A segunda colheita dessa experiência juvenil é que a abordagem do estudo espírita deve, na minha humilde opinião, valorizar o contato com as obras. Devemos utilizar a “Pedagogia do manuseio”, na qual os estudantes devem se abeirar do texto da obra, buscando a discussão em grupo, inclusive como o próprio Kardec fazia com mensagens trazidas de Espíritos.

 O coletivo traz sinergia, na máxima de um mais um é sempre mais que dois.

Observo alguns cursos superiores que abandonam os livros e passam a atuar com apostilas; alguns, meras cópias de lâminas exibidas nas aulas por professores polivalentes.

 Essa visão resumitiva, de tópicos, conteudista, é empobrecedora, favorece pouco a reflexão, em uma visão “pasteurizada” da prática educativa. 

No movimento espírita não ficamos livres dessa cultura apostilada, que por vezes favorece a “formatação” e esquece a reflexão.

É verdade, o pessoal gosta, em geral, de coisas mais facilitadas e a linguagem das obras básicas, por vezes, é complexa, por ser um texto antigo.

 Nesse sentido, têm surgido esforços de traduções mais contemporâneas, com notinhas explicativas, mas há de se considerar que uma boa discussão em grupo fortalece o aprendizado pela pesquisa e pelas dúvidas, tornando límpido o complexo.

Penso que devemos caminhar para um movimento que enxugue as palestras na grade da casa espírita e que se fortaleçam os estudos em grupo, que, de forma autônoma, favorecem a síntese e a discussão, gerando um conhecimento robusto e firme. 

A palestra chama as pessoas, mas o grupo as retém.

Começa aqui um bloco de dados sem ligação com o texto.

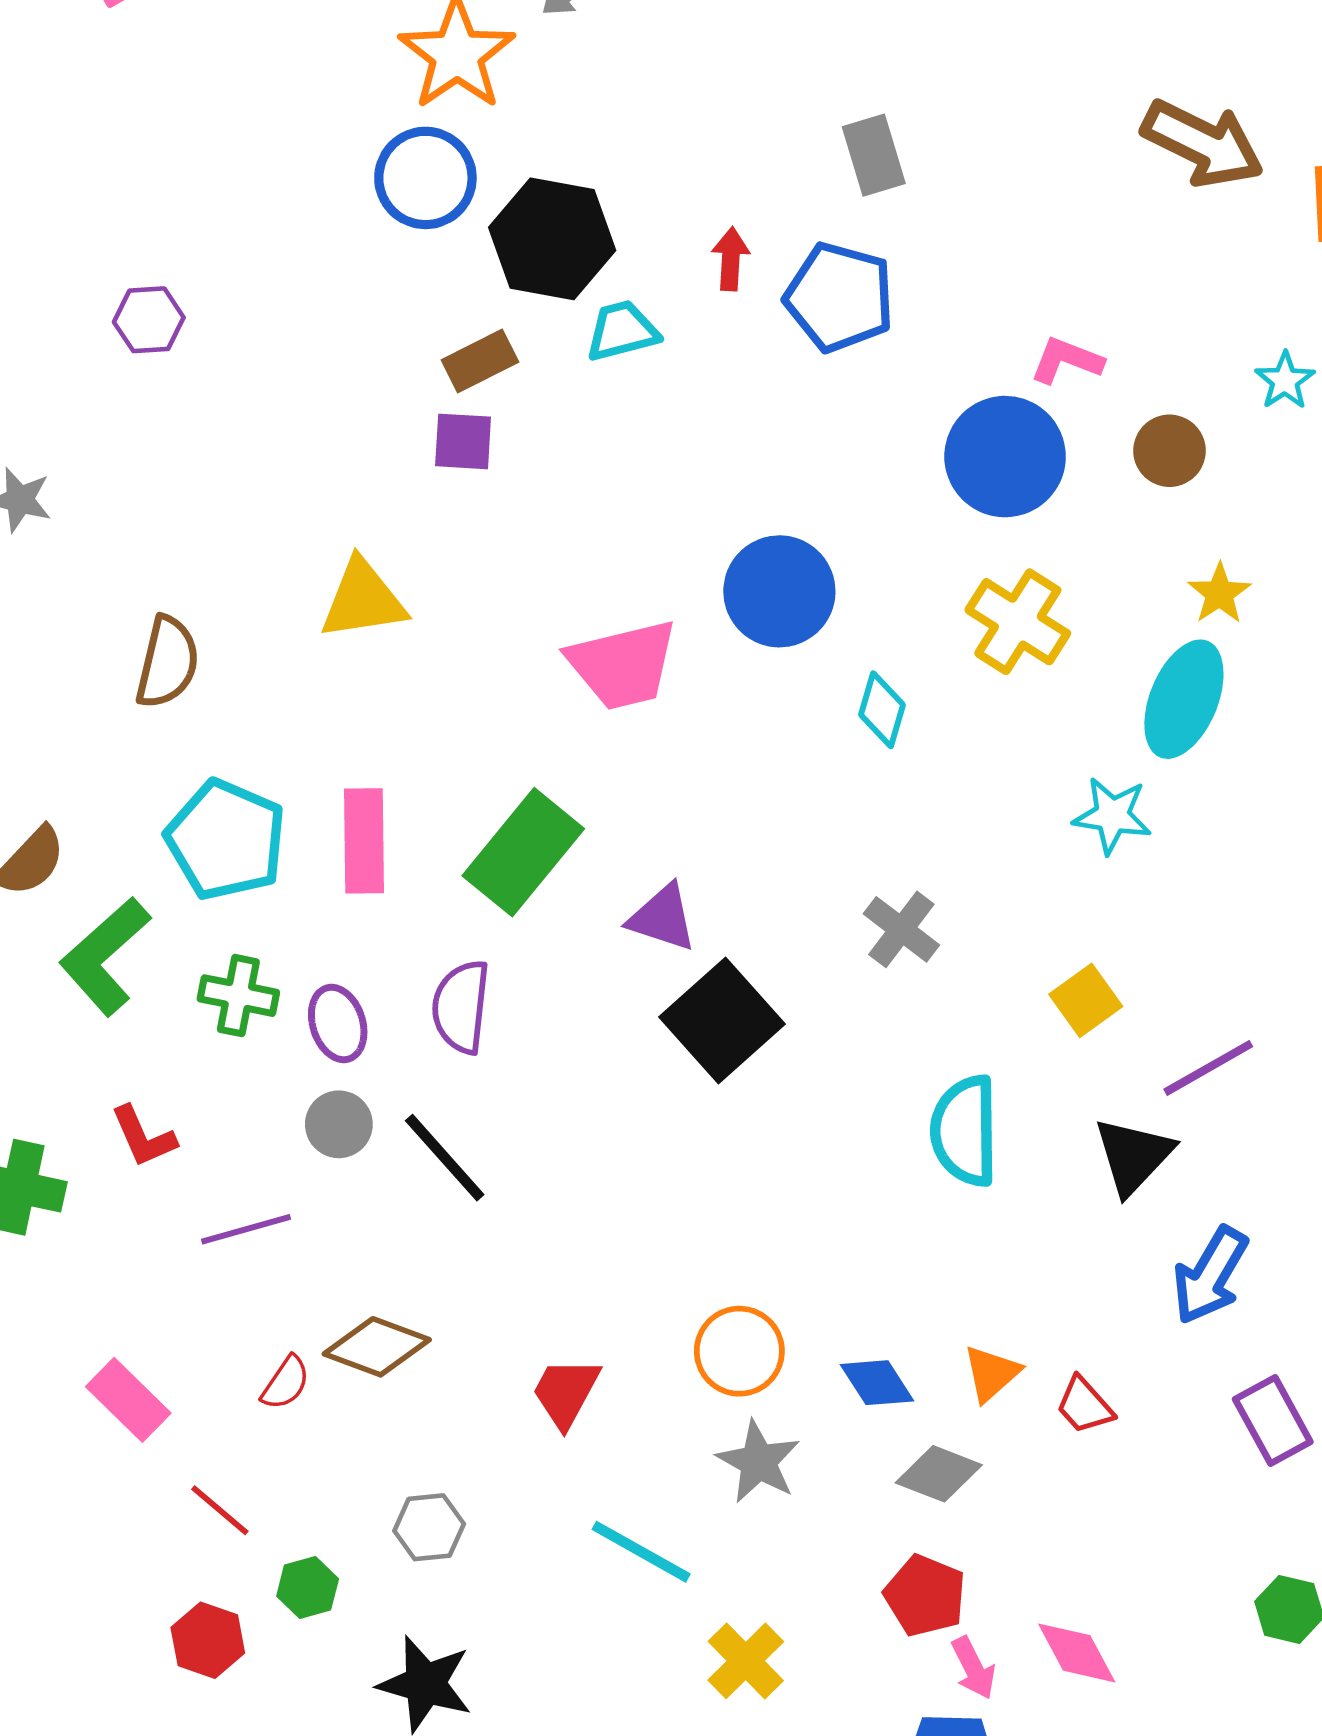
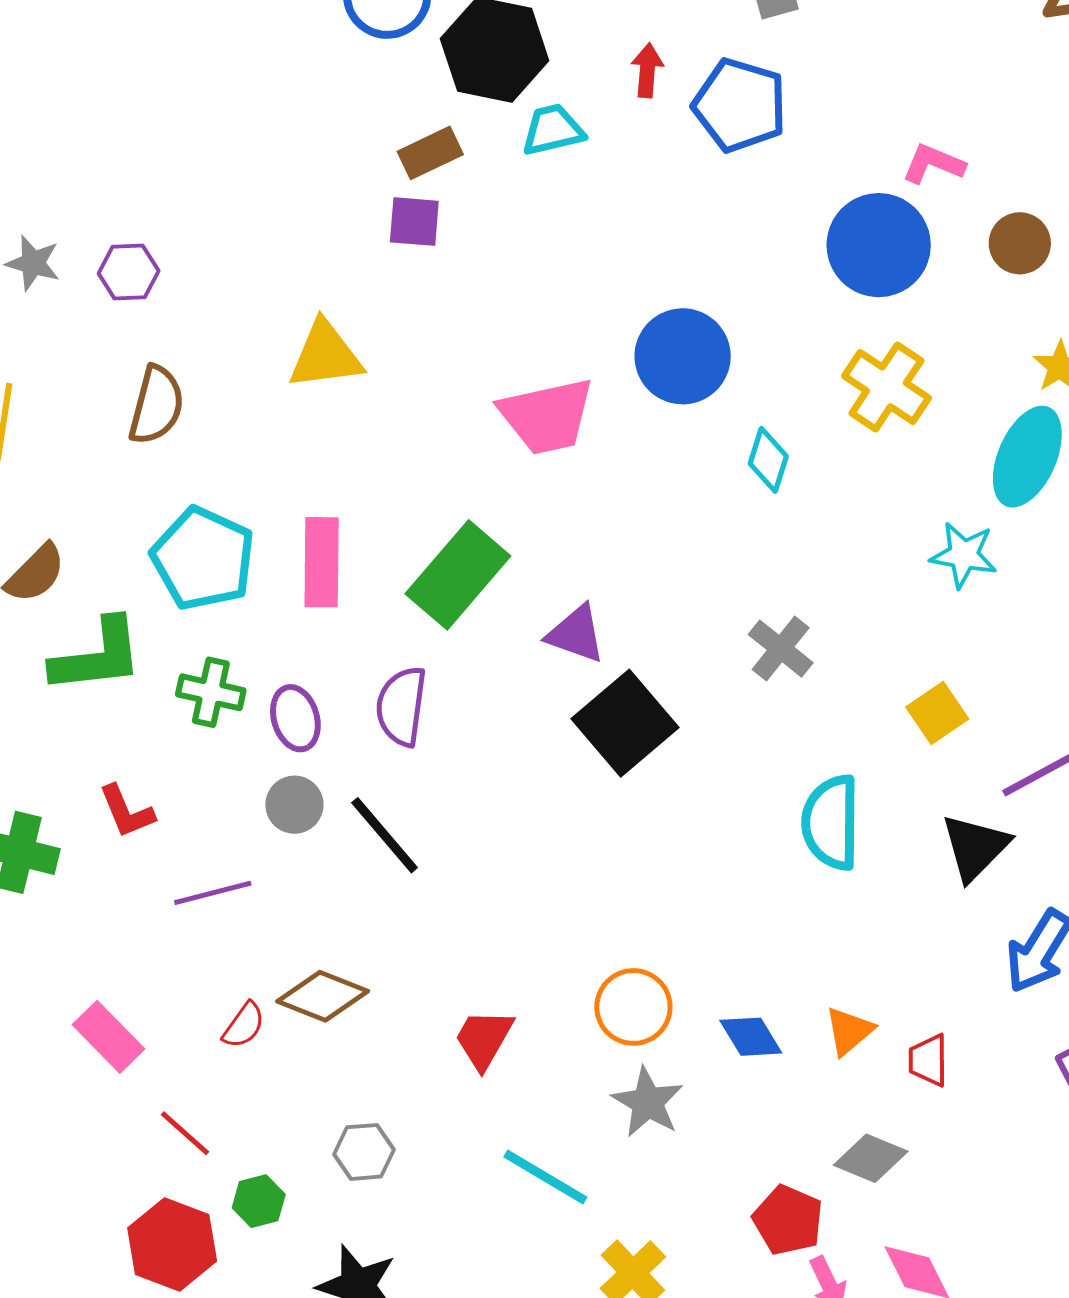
purple hexagon: (149, 320) -> (129, 272), moved
green L-shape: (105, 956) -> (97, 656), turned -146
red trapezoid: (1084, 1405) -> (928, 1060), turned 40
gray diamond: (939, 1474) -> (871, 1158), moved
red hexagon: (208, 1640) -> (172, 1245), size x1.4

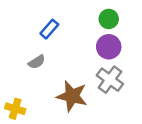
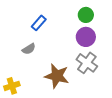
yellow cross: (15, 109) -> (12, 86), turned -35

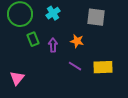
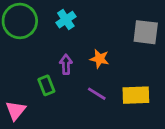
gray square: (96, 17) -> (146, 32), moved
green rectangle: (33, 39) -> (46, 85), moved

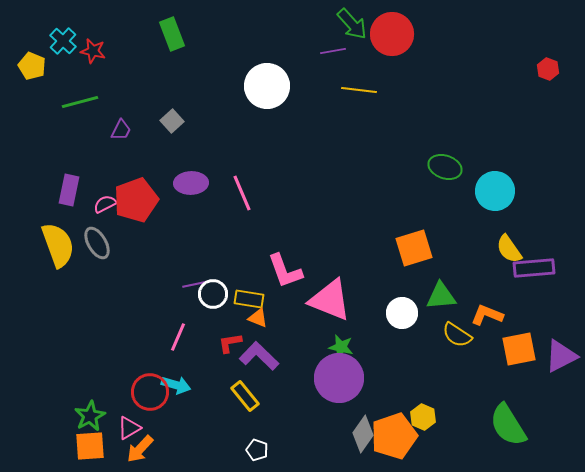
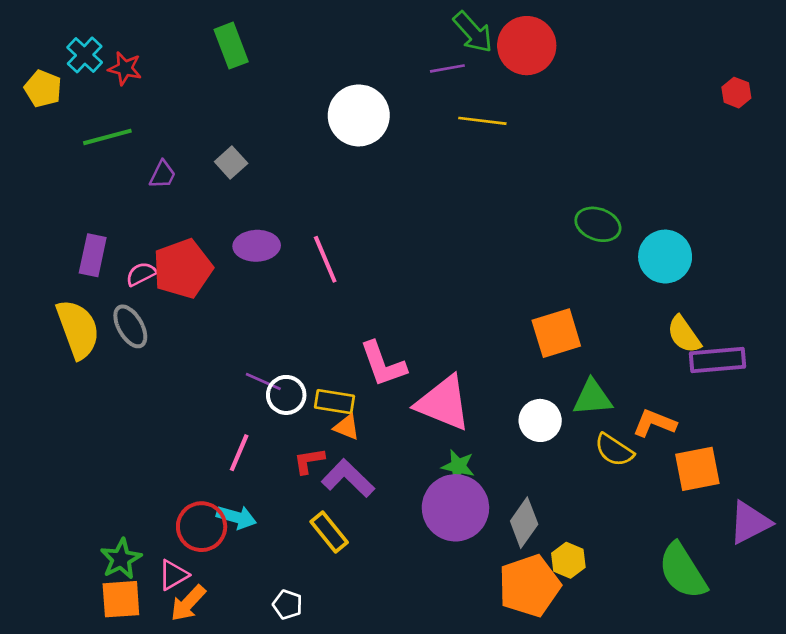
purple line: (196, 284) -> (263, 381), turned 36
purple triangle: (561, 356) -> (750, 523), moved
gray diamond: (363, 434) -> (524, 523), moved
white pentagon: (257, 450) -> (288, 605), moved

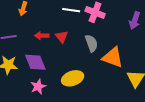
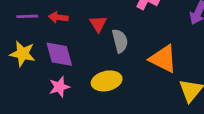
red arrow: (42, 36) -> (58, 17), moved
gray semicircle: (91, 43) -> (120, 41), moved

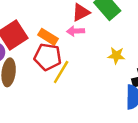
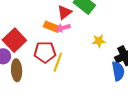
orange rectangle: (48, 37) -> (52, 27), moved

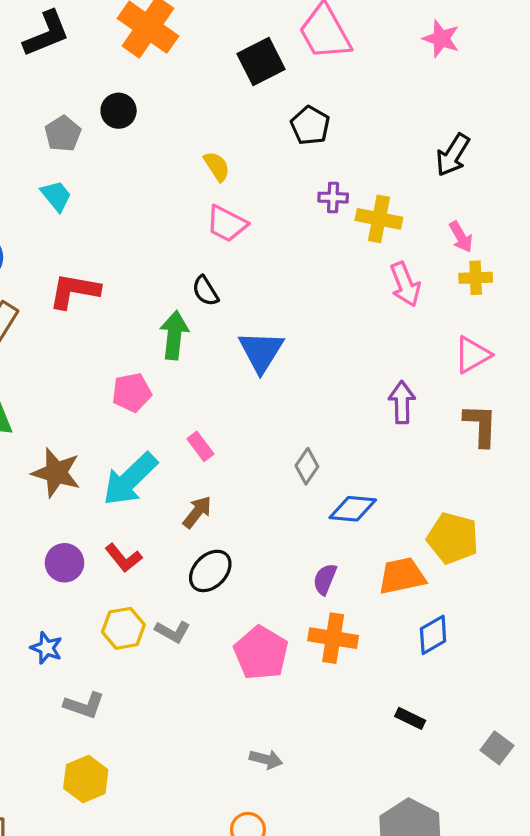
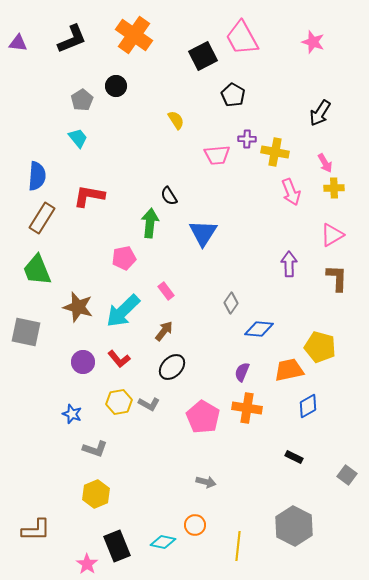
pink trapezoid: (227, 224) -> (217, 155), moved, turned -32

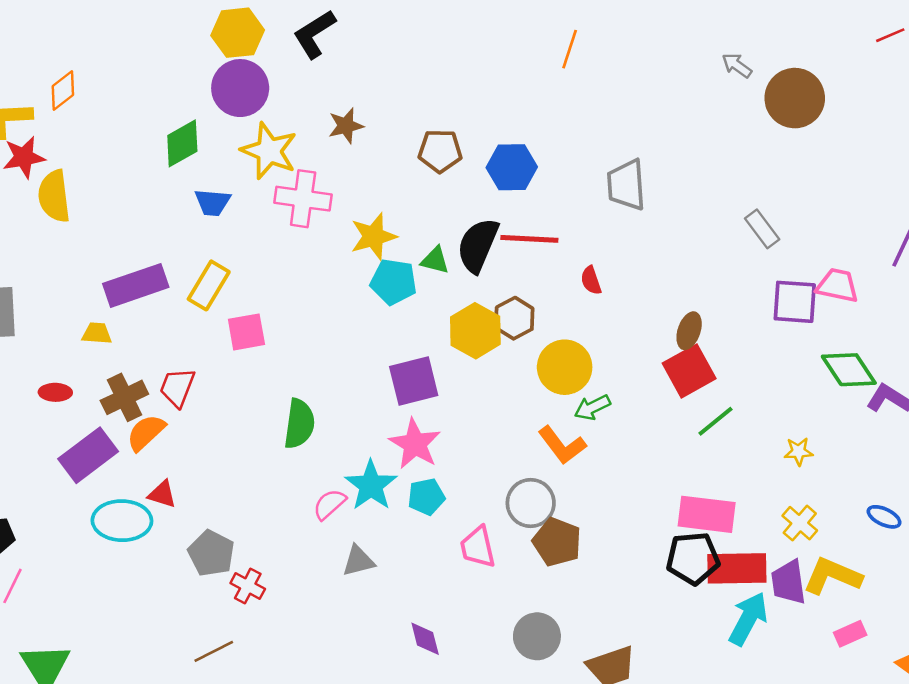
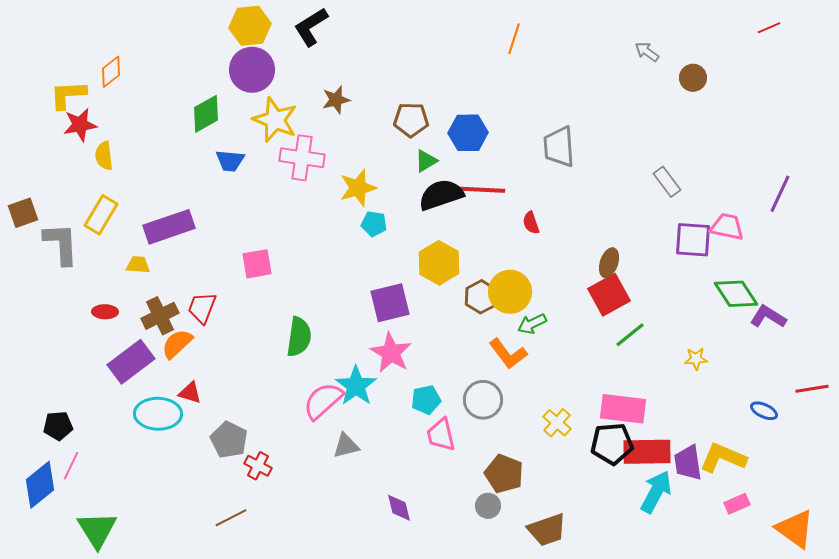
brown circle: (795, 98) -> (693, 78), size x0.6
yellow semicircle: (54, 196) -> (104, 156), size x0.7
black semicircle: (478, 245) -> (441, 195), turned 48
green triangle: (435, 260) -> (426, 161), moved, turned -45
cyan pentagon: (394, 282) -> (374, 224), size x0.7
yellow rectangle: (209, 285) -> (101, 215), moved
brown hexagon: (514, 318) -> (481, 297), moved
cyan pentagon: (426, 497) -> (426, 400), moved
pink semicircle: (329, 504) -> (323, 401), size x1.5
yellow cross: (800, 523) -> (557, 423), moved
brown pentagon: (557, 542) -> (504, 474), moved
gray circle: (537, 636) -> (488, 506), size x0.7

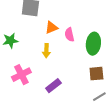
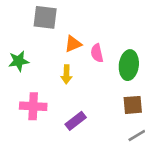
pink cross: (21, 75) -> (33, 106), turned 30

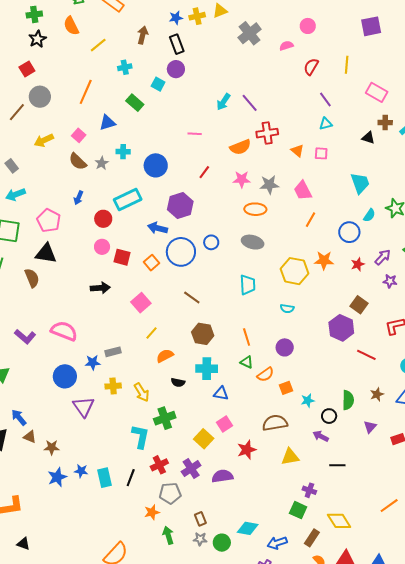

A palestra é um mecanismo passivo enquanto grupo é interativo, de construção do saber, potencializado, se realizado à luz de uma obra relevante. No grupo de estudos é que forjamos o conhecimento espírita sólido.
O grupo de estudo exige esforço das pessoas, convoca à leitura, a falar, se expressar e se posicionar. Formam-se amigos, é democrático como espaço de participação e de revezamento da condução. Apresenta-se como modelo de estudo de excelência, antenado com as modernas tendências pedagógicas.

Por fim, insta considerar que valorizar Kardec não é só citá-lo em palestras ou artigos, por vezes com a inserção de trechos de seus livros sem contextualização. 

Trata-se de estudar a sua obra, entendê-la e transpô-la para nossos problemas atuais, enriquecida, obviamente, pelo que de bom surgir; se é espírita pelas ideias, pelos fundamentos, e não por um selo nominal.

A quantidade de obras é imensa, mas tudo começou lá na França, passados mais de 150 anos, e aqueles pressupostos, límpidos e razoáveis, ainda aplacam nossos anseios pelos problemas do ser, do destino e da dor. Não defendo a fossilização, saudando as produções vindouras, algumas basilares, mas devemos ter em mente a importância da obra de Kardec em nosso movimento.

Da mesma forma, reputo que esses estudos devem se fundamentar no manuseio de obras, enxergando naquelas linhas potencial de expansão de ideias que podem ser agregadas pela pesquisa em outras obras e pela opinião dos próprios integrantes do grupo.

 A doutrina não sobreviveu e se fortaleceu esses anos por ter criado uma bula proibitiva de conhecimentos, pela busca da padronização de ideias, e sim pela valorização do bom senso de discussão, fortalecendo seus adeptos, diante da razão em todas as épocas da humanidade.

À feição de antiga música do movimento espírita carioca, importa lembrarmos que “com Kardec eu aprendi que a vida não termina aqui”... E, daí, surgiu tudo isso de belo e consolador que vivenciamos hoje, que impulsiona vidas, ideais, trabalhos e modificações.